Король выслушал перевод протеста и попросил посла подойти к постели.
– Я желаю брату своему, царю Алексею Михайловичу, с отцом которого был в вечной дружбе, многолетнего здоровья и счастливого царствования. Я ставлю честь вашего государя выше своей чести, но встать не могу и поднять меня нельзя. Я не чувствую ног и рук. Видит Бог, ухищрения тут никакого нет, а есть одна моя немочь со всеми моими несчастьями.
Король говорил еле слышно, с трудом разлепляя губы. Не до хитрости было королю. Новый брак на французской принцессе Людовик Марии Мантуанской власти не прибавил. Молодая жена заставила было забыть о болезнях, о невзгодах. Загремели мазурки, зазвенели шпоры и бляхи на польских костюмах танцоров – вернулся во дворец воинственный краковяк, с народного гульбища залетел веселый обертас и грустный куявяк. Шведские уборы прежнего царствования, шведки, ингирины исчезли. Дамы увлеклись французскими лентами, блондами, корсетами. Рыцари вырядились в жупаны, вернулась бекеша Стефана Батория.

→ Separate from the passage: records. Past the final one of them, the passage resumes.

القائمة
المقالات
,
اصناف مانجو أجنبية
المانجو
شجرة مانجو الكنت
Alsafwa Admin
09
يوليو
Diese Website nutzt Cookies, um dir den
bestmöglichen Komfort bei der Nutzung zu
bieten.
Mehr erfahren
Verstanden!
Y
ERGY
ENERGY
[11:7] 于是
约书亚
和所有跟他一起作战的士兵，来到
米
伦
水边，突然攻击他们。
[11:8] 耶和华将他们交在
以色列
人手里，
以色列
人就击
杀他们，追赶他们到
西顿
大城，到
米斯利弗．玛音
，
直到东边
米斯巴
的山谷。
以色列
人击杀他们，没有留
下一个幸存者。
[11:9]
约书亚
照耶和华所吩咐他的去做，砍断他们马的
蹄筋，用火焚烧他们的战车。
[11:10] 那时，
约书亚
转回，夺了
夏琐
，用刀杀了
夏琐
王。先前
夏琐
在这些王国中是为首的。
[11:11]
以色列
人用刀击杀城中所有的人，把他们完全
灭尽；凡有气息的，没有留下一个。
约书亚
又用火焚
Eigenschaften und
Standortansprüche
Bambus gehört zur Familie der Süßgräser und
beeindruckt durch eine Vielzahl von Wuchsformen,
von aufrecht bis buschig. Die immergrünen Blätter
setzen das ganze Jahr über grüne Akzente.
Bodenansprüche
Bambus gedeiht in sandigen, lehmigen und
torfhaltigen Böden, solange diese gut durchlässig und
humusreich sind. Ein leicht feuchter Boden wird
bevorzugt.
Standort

Королева Мария помышляла о славе в веках, и встрепенувшийся король принялся сбивать колымагу Крестового похода против Турции. Гонцы мчались к папе римскому, в Венецию, в Испанию, во Францию, в Россию. Венеция обязалась дать на войну миллион талеров; Россия, не зная всего замысла, выставила войско; королева отдала все свое приданое; король собрал армию во Львове. Да вот только делалось все в глубочайшей тайне. О планах короля знал один канцлер Оссолинский. Король понимал: всесильные магнаты будут против войны. Вишневецкие, Калиновские, Потоцкие, переименовав украинских казаков в холопов, захватив огромные земли, розгой, а то и мечом выбивали невероятные богатства. Что им было думать о судьбе Европы, о судьбе своего быдла, страдавшего от набегов татар?
Собрать втайне войско можно, но воевать втайне нельзя. Пришлось созвать сейм. Сейм вынудил короля распустить войска. Приданое Марии Мантуанской пошло прахом.
Владислав IV смирился с приговором магнатов и шляхты. Ему оставили тысячу двести человек милиции – смирился и с этим. Не потому, что был немощен, – тот, у кого большое войско, может заставить прислушаться к своему мнению, – но Владислав мечтал о короне Польши для своего единственного сына. Он уступил сейму. А сын скоропостижно умер.
…Король сказал все слова, какие только можно было сказать послу чужеземной страны, но долго еще и печально глядел на Стрешнева, не отпуская его от постели. Может быть, жалел, что не кинул Польши ради таких вот прекрасных бородачей, которые даже к имени своего царя требуют величайшего почтения.
– Я ни в чем не виноват, – сказал вдруг король и, утонув головой в подушках, закрыл глаза.